Narduzzi (LN): “Non ci sentiamo di dover rispettare sentenze di questo tipo”: lo ha detto il capogruppo della Lega Nord nel Consiglio regionale del Friuli Venezia Giulia Danilo Narduzzi, commentando la decisione della Corte europea dei diritti dell’uomo sul crocifisso in classe. “Il Governo ha fatto bene – ha dichiarato Narduzzi – ad annunciare che ricorrerà. La sentenza è indegna di quella che dovrebbe essere una istituzione europea, perché non considera la storia del Paese e dell’Europa stessa”. Secondo Narduzzi, questa decisione “può creare tensioni. La cultura della sinistra che nasce dalla Rivoluzione francese – ha aggiunto – è un veleno che si è instillato piano piano, nelle menti e nel cuore della civiltà europea, portandoci ad essere popoli che hanno perso di vista la propria identità”. Per queste ragioni, Narduzzi ha chiarito che “nessuno si senta in dovere di rispettare queste sentenze”. (ANSA).

Debora Serracchiani: “La sentenza della Corte di Strasburgo è formalmente corretta e condivisibile”: lo ha detto Debora Serracchiani, europarlamentare e segretaria del Pd del Friuli Venezia Giulia, a commento della decisione della Corte europea dei diritti dell’uomo di togliere i crocefissi dalle aule scolastiche italiane. “Le esigenze di laicità e i rapporti tra stato e religioni in cui si riconosce la maggior parte degli italiani tuttavia – ha aggiunto l’europarlamentare – non possono essere disciplinati da una snetenza di tribunale”. Secondo Serracchiani “il modo in cui la tradizione culturale espressa dalla Chiesa cattolica si intreccia con la storia del nostro Paese richiede un approccio più complesso e una maggiore profondità di coinvolgimento”. (ANSA).

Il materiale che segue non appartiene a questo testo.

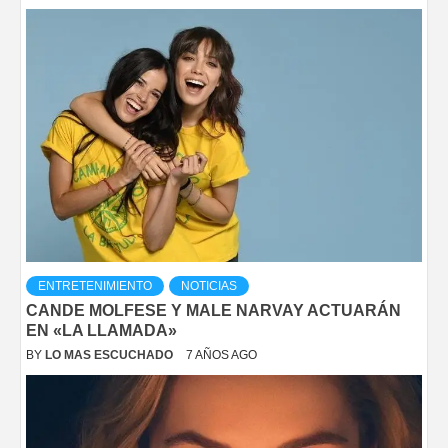
ENTRETENIMIENTO
NOTICIAS
CANDE MOLFESE Y MALE NARVAY ACTUARÁN
EN «LA LLAMADA»
BY
LO MAS ESCUCHADO
7 AÑOS AGO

Saro (PDL): “Il crocifisso è la nostra identità”: lo sostiene il senatore del Pdl, Ferruccio Saro, che si è detto socncertato per la sentenza della Corte di Strasburgo. “Non si tratta di essere o non essere religiosi – ha affermato – tanto meno di essere o non essere cristiani o cattolici. L’argomento in ballo è un altro, assai cruciale: l’identità di una storia di un paese e di un popolo – ha detto Saro – ovvero una questione priva di bandiere fideistiche e di credo religiosi”. Secondo il senatore, che ricorda di essere “laico e liberale”, “non si può approcciare al crocifisso con una mentalità bigotta e legata a una dimensione esclusivamente ecclesiastica. Al tema del crocifisso e al significato universale che esso promana – ha concluso – bisogna avvicinarsi deponendo le armi della guerra religiosa e delle nuove crociate da parte degli strumentalizzatori di turno”.